Figure 1. abnormal mitochondrial morphology and loss of Mfn1 in Cramping mutant MEFs.

A-C- Representative microphotograph of Mitotracker staining in +/+ (A), Cra/+ (B) and Cra/Cra (C) MEFs. Note the fragmentation of the mitochondrial network and the perinuclear aggregates resembling mitoaggresomes (arrows in C). D- Fraction of cells presenting with fragmented (left), intermediate (middle) or tubular (right) mitochondrial network. n=9–12 embryos per condition, at least 25 cells were analyzed per embryo; **, p<0.01 vs corresponding +/+, ANOVA followed by Newman-Keuls post-hoc test.

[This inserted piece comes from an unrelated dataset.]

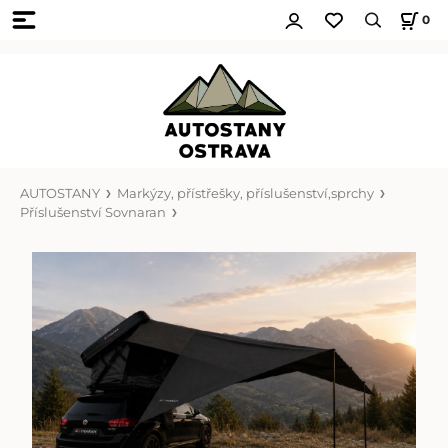
0
AUTOSTANY
Markýzy, přístřešky, příslušenství,sprchy
Příslušenství Sovnaran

E-G- Semi-automated morphometric analysis of mitochondrial shape determining the number of individual mitochondria (E), the surface of individual mitochondria (F), and the surface to perimeter (S/P) ratio of individual mitochondria as an index of the shape. The lower is the S/P ratio, the closer to circle is the mitochondria. Note that the dync1h1 mutation leads to decreased individualized mitochondria and increased S/P ratio demonstrating more compact mitochondria. *, p<0.05; **, p<0.01 vs corresponding +/+, ANOVA followed by Newman-Keuls post-hoc test.

H-I Representative western blotting showing Mitofusin 1 (Mfn1) and SOD1 levels in +/+, Cra/+ and Cra/Cra MEFs. n=3 embryos per genotype analyzed. Panel I presents the quantification of the experiments. *, p<0.05; vs corresponding +/+, ANOVA followed by Newman-Keuls post-hoc test.